Prevent VS from checking out App.config from SourceSafe when I am making local changes to it - visual-studio-2010

I am working with a project (shared by a small team via SourceSafe source control) with four .config files in it:
App.config is the configuration file that is eventually used when the program is executed.
The other three files are essentially templates that I can quickly copy & paste into App.config.
App.Integration.config and App.Release.config are valid for all team members. For instance, it refers to integration or production database servers on the network.
App.Debug.config is a template with settings that are valid only for my machine, e.g. because it refers to my local copy of a development database.
Background: Why am I managing multiple configuration files manually? ASP.NET web projects automatically support multiple configuration files, but other project types don't. I also know that this could be automated by adding a custom MSBuild task to the project file; however, this might break or confuse later build steps, such as ClickOnce deployment.

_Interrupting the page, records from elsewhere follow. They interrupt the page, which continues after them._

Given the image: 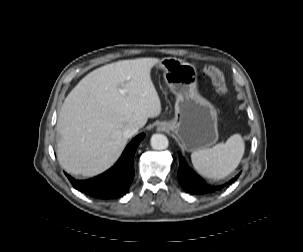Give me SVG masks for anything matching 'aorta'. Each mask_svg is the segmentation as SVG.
Listing matches in <instances>:
<instances>
[{"label":"aorta","mask_w":303,"mask_h":252,"mask_svg":"<svg viewBox=\"0 0 303 252\" xmlns=\"http://www.w3.org/2000/svg\"><path fill=\"white\" fill-rule=\"evenodd\" d=\"M150 143L155 150H164L169 145L168 138L164 134H154L151 137Z\"/></svg>","instance_id":"762f6f07"}]
</instances>
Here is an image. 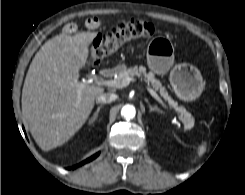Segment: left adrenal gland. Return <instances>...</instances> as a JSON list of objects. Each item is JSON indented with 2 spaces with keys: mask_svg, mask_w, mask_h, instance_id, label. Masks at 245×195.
<instances>
[{
  "mask_svg": "<svg viewBox=\"0 0 245 195\" xmlns=\"http://www.w3.org/2000/svg\"><path fill=\"white\" fill-rule=\"evenodd\" d=\"M149 110H150V112L162 113L161 110L157 106H153L150 103H149Z\"/></svg>",
  "mask_w": 245,
  "mask_h": 195,
  "instance_id": "obj_1",
  "label": "left adrenal gland"
}]
</instances>
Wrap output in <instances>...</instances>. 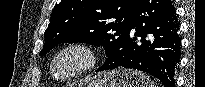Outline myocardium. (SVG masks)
<instances>
[{"label":"myocardium","mask_w":205,"mask_h":87,"mask_svg":"<svg viewBox=\"0 0 205 87\" xmlns=\"http://www.w3.org/2000/svg\"><path fill=\"white\" fill-rule=\"evenodd\" d=\"M66 52H78L82 55L83 61L78 67H76L69 73L62 76H58L54 71L55 62L62 54ZM98 62V54L91 45L84 42H71L61 46L54 52L49 63V71L52 78H54L55 80L67 81L81 77L91 72L96 68Z\"/></svg>","instance_id":"myocardium-1"}]
</instances>
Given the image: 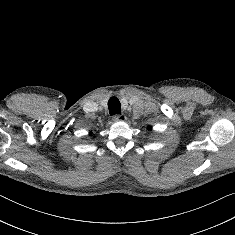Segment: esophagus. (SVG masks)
<instances>
[{"mask_svg": "<svg viewBox=\"0 0 235 235\" xmlns=\"http://www.w3.org/2000/svg\"><path fill=\"white\" fill-rule=\"evenodd\" d=\"M127 117L124 114H115L113 116V121H126Z\"/></svg>", "mask_w": 235, "mask_h": 235, "instance_id": "esophagus-1", "label": "esophagus"}]
</instances>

Obviously, I do not want to check in "my" local version of App.Debug.config into SourceSafe, which is why I told Source Safe to ignore that file. For the same reason, I have SourceSafe ignore App.config, because that file is often going to be edited, e.g. when switching from the local configuration file to the integration environment's version. If everyone checked in their versions of these files, they would be seen by all other developers.

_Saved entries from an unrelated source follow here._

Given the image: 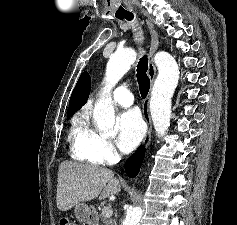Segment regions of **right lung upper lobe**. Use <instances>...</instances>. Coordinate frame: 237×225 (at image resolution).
<instances>
[{
    "label": "right lung upper lobe",
    "instance_id": "right-lung-upper-lobe-1",
    "mask_svg": "<svg viewBox=\"0 0 237 225\" xmlns=\"http://www.w3.org/2000/svg\"><path fill=\"white\" fill-rule=\"evenodd\" d=\"M91 88V78L87 72L81 74L78 82L70 97V106L67 111L68 115H73L82 105H84L89 97Z\"/></svg>",
    "mask_w": 237,
    "mask_h": 225
}]
</instances>
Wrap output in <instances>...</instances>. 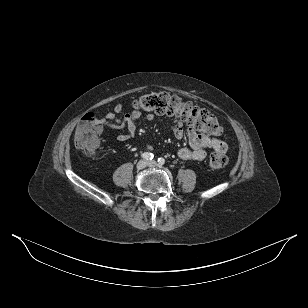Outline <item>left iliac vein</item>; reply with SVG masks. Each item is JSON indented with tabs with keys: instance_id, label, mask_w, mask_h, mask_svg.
<instances>
[{
	"instance_id": "left-iliac-vein-1",
	"label": "left iliac vein",
	"mask_w": 308,
	"mask_h": 308,
	"mask_svg": "<svg viewBox=\"0 0 308 308\" xmlns=\"http://www.w3.org/2000/svg\"><path fill=\"white\" fill-rule=\"evenodd\" d=\"M148 165L151 166V167L156 166L157 162L155 160H151V161L148 162Z\"/></svg>"
}]
</instances>
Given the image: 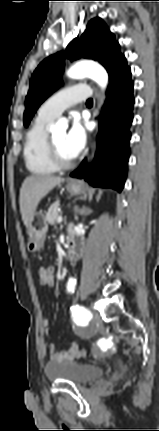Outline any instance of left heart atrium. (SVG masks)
<instances>
[{
    "label": "left heart atrium",
    "instance_id": "left-heart-atrium-1",
    "mask_svg": "<svg viewBox=\"0 0 159 431\" xmlns=\"http://www.w3.org/2000/svg\"><path fill=\"white\" fill-rule=\"evenodd\" d=\"M86 132L79 120L75 119L65 136V146L68 152L76 157L84 148Z\"/></svg>",
    "mask_w": 159,
    "mask_h": 431
}]
</instances>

However, if I understand correctly, this leads to SourceSafe no longer keeping a copy of these files at all, so if someone checks out a fresh copy of the project, these two files will be missing.
Is there a way to have an "initial" copy of e.g. App.config in my SourceSafe repository, but at the same time prevent Visual Studio from checking out the file when it is locally edited by a developer?
Background: Why am I using SourceSafe at all? It's not my decision, and I can do nothing about it in the short term.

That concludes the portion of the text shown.